Dois ex-funcionários do governo Obama surgiram como favoritos para o cargo antitruste do Departamento de Justiça dos Estados Unidos sob a administração do presidente eleito Joe Biden, de acordo com duas fontes com conhecimento do assunto.

Uma das opções é Renata Hesse, que teve várias passagens pelo Departamento de Justiça desde 2002 e, mais recentemente, atuou como Procuradora-Geral Adjunta Interina de meados de 2016 a janeiro de 2017. Ela também ocupou cargos no setor privado e aconselhou em questões envolvendo empresas como Amazon.com Inc e Alphabet Inc’s Google.

Mais notavelmente, Hesse aconselhou a Amazon em sua aquisição de mais de $ 13 bilhões da cadeia de supermercados Whole Foods, de acordo com sua biografia no site do escritório de advocacia Sullivan & Cromwell LLP de Nova York, onde ela é atualmente sócia.

Sua função pode representar conflitos de interesses enquanto o Departamento de Justiça segue seu caso amplamente seguido contra o Google, disseram as fontes. O Departamento de Justiça processou o Google em 20 de outubro, acusando a empresa de US $ 1 trilhão de dominar as buscas e publicidade.

O outro favorito é Juan Arteaga, que também trabalhou para o Departamento de Justiça do presidente Barack Obama entre 2013 e 2017 e serviu como Procurador-Geral Adjunto para a Execução Civil, de acordo com as fontes, que não quiseram ser identificadas.

Arteaga também ocupou cargos no setor privado e aconselhou empresas como JP Morgan Chase & Co e AT&T Inc.

Processo de verificação

Outros candidatos sob consideração incluem Jonathan Kanter, que co-presidiu o departamento antitruste do escritório de advocacia Paul Weiss e agora dirige sua própria empresa, disseram as fontes.
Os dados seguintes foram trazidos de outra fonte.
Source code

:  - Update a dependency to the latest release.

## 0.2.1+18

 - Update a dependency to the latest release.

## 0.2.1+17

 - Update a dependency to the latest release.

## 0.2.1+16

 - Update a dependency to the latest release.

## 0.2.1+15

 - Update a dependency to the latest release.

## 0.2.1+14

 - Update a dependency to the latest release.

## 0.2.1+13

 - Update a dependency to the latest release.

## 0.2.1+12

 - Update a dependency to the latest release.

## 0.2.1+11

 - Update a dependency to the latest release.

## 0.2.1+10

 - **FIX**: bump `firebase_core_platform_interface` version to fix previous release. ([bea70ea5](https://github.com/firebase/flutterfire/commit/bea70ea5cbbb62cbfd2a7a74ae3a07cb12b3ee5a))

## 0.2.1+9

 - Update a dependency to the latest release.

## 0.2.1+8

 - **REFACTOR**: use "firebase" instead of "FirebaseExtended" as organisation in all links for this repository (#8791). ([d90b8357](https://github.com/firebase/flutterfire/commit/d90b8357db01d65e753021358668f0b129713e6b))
Ele é um importante crítico da Big Tech e do Google. Muitos grupos progressistas favorecem a nomeação de Kanter enquanto pressionam por uma fiscalização antitruste mais agressiva.

Para ter certeza, os nomes refletem o pensamento da transição de Biden até agora e podem mudar à medida que o processo de verificação avança, disseram as fontes.

A equipe de transição Biden não respondeu imediatamente às solicitações de comentários.

A fiscalização antitruste surgiu como um problema ao qual a equipe de transição do Biden tem prestado atenção. Por exemplo, uma terceira fonte disse que a transição é priorizar fazer uma equipe de desembarque começar a trabalhar nas questões e que Arteaga poderia ser uma boa opção.

Além disso, em 18 de novembro, a equipe de revisão da agência de transição Biden para a Comissão Federal de Comércio e o Departamento de Justiça realizou uma reunião com grupos externos progressistas e moderados para discutir as prioridades da política antitruste, de acordo com três fontes distintas.

Algumas das prioridades mais amplas discutidas na chamada incluíam ter fiscalizadores antitruste mais “agressivos”.

“Traga casos, mesmo que você vá perder”, disse uma fonte, descrevendo a forma como esse ponto foi apresentado na reunião.

Outros tópicos discutidos durante a sessão incluíram a reversão das diretrizes de fusões, o exame retrospectivo das fusões, a reformulação de leis antiquadas de concorrência e a oferta de mais fundos para agências federais de fiscalização como a FTC, disseram as fontes.